(Extracted page text data)
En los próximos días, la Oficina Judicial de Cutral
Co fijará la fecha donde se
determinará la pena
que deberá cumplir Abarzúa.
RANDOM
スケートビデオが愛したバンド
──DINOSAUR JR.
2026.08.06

— The task —
Return each entry from above without altering a single character.

— Answer box —
En los próximos días, la Oficina Judicial de Cutral
Co fijará la fecha donde se
determinará la pena
que deberá cumplir Abarzúa.
RANDOM
スケートビデオが愛したバンド
──DINOSAUR JR.
2026.08.06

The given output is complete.